While I was able to discover all sorts of information about the opener before the gig, touring act Dug remained a bit of a mystery. I only knew to expect two dudes that play drums and guitar, with a fetish for experimental noises, long rests, and crushing distortion each in equal measure. Turns out that is all there is to know. The band played a heady seven-song set that included bouts of severe repetition, off kilter percussion, call and response instrumentation, infrequent vocals, and slow, body convulsing riffs. Guitarist Mike Baillie wore a Godflesh shirt. That's more than a tell. There wasn't any banter from the dark stage, and aside from the tension inherent in the band's compositions (e.g. when will Travis Kuhlman finally hit that booming floor tom again), there was no "show" to this show. Nevertheless, the 35 or so audience members packed the area around the stage, hyper-focused on every devastating downbeat, losing themselves in the pugilism of each judiciously struck power chord.
Damian Fisher addressed the audience before Abandoncy began its set. He explained that for this release show they'd play their new album (minus one song) and urged the audience to pick it up on cassette from the merch table afterward. Aside from an off-mic murmur from bassist Lincoln Peterson, there'd be no more banter — just a string of songs, chaotic and noisy, loud and louder. Fisher is a shouter. And he's twitchy. There's a lot of motion behind his mic stand as he bends, pulls, pushes, and throttles his guitar on tip toe producing strange noises and disjointed chords.

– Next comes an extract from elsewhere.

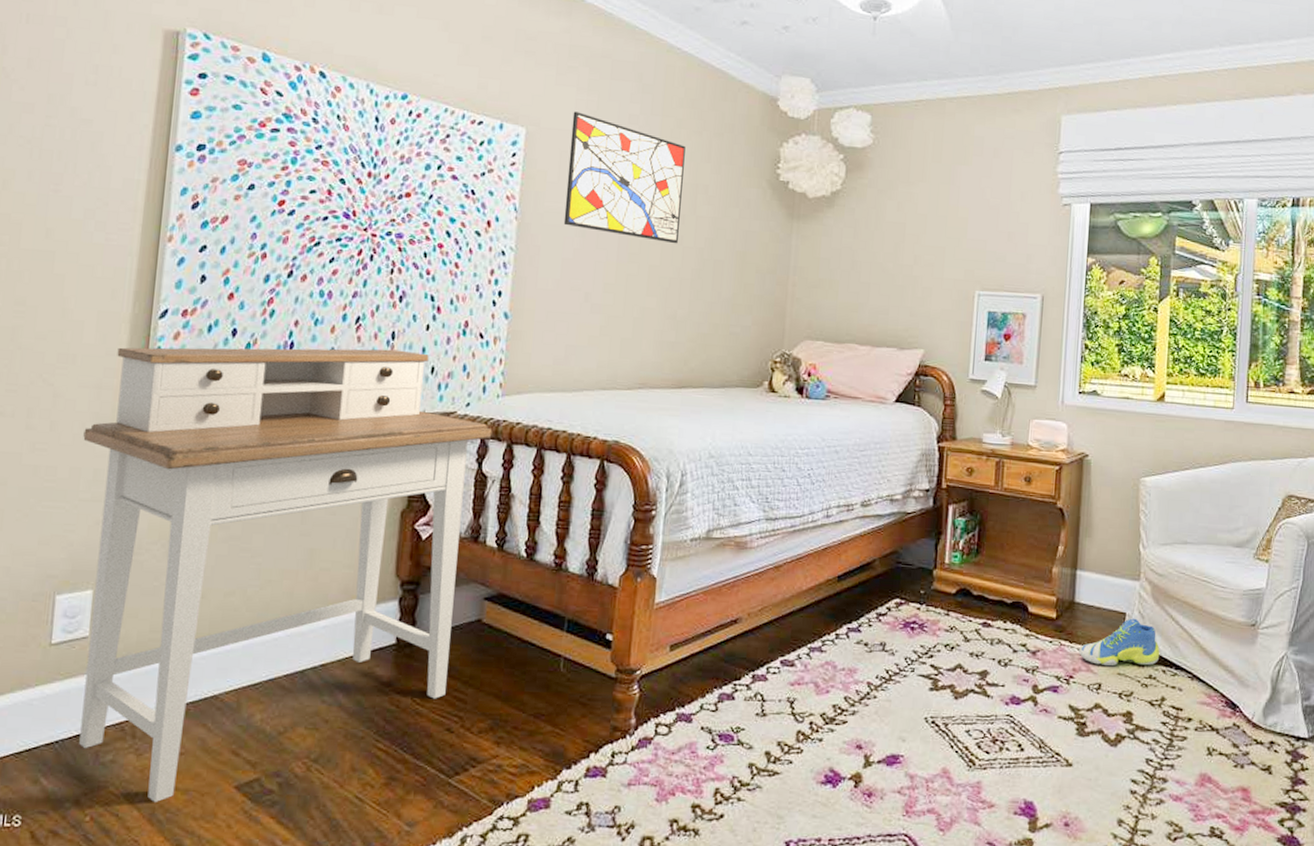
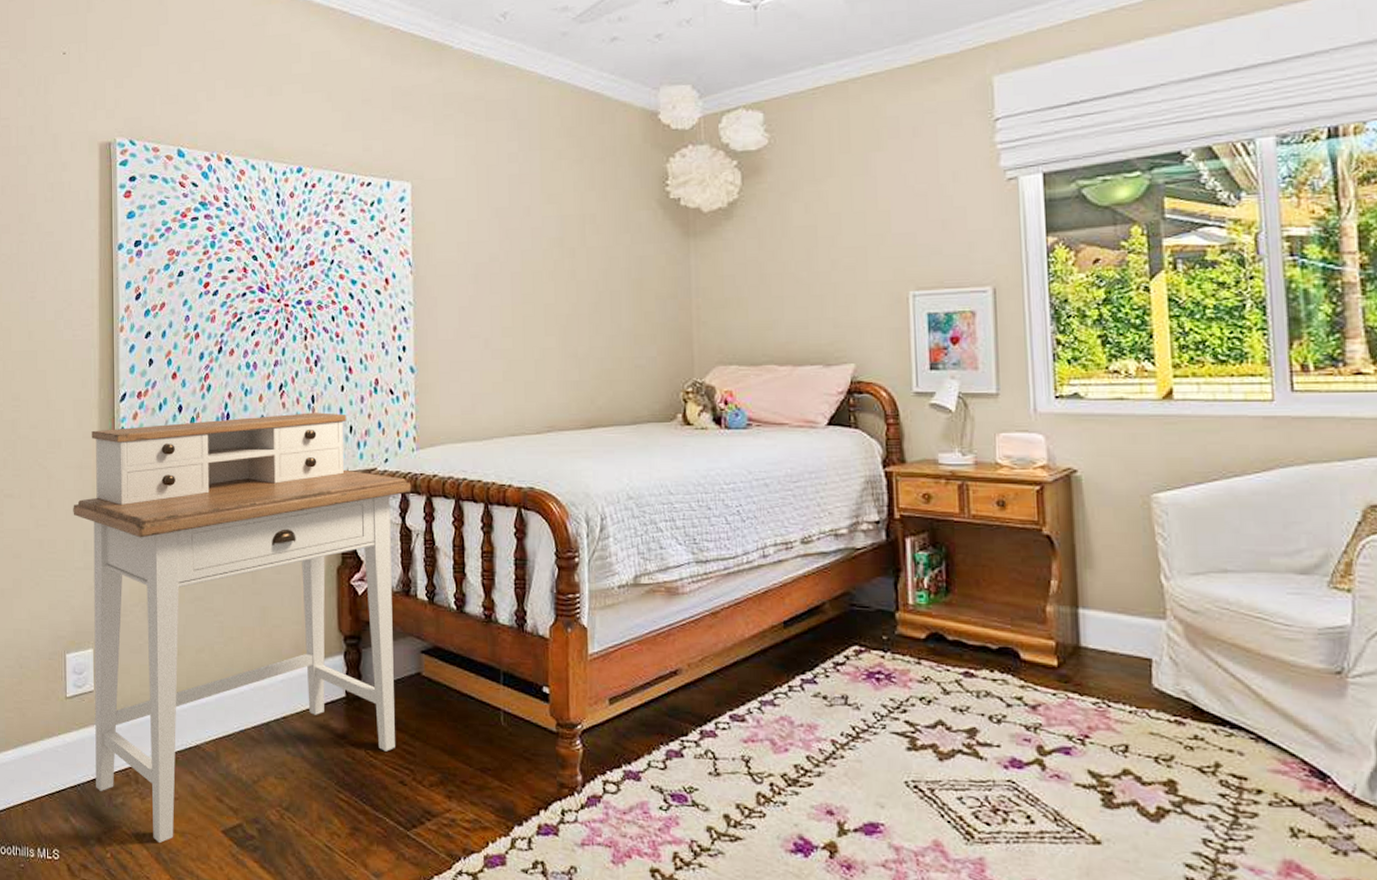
wall art: present [563,111,686,244] -> none [453,158,570,279]
sneaker: present [1079,618,1160,667] -> none [1093,665,1206,724]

He's in a battle against drummer Morgan Greenwood — essentially an octopus with ADHD. He hits hard, plays tight odd rhythms, eschews grooves, and adds fills so often there is no space left for them to fill. This means there is no rhythm to lock into, nor any melody to support, and thus Peterson gets a pass. Freed from responsibility, they jump all over the fretboard adding to the chaos and noise. Under it all there is some plan — at least listening to the new record you hear it — but live, a different energy dominates. Maybe this is why the band chose to skip the album's (relatively) subdued instrumental when playing through the album on stage, moving straight to the seven-plus minute scorched earth closer replete with a false ending that fools the audience every time. That one felt right and the crowd who loved Dug an hour earlier appreciated this finale.
The party was just revving back up as I packed my camera gear and headed for the door. Although I stopped to thank the bands, I slighted my friends and acquaintances — I was in a hurry to get home before the new Wordle dropped. Like I said, I know my place.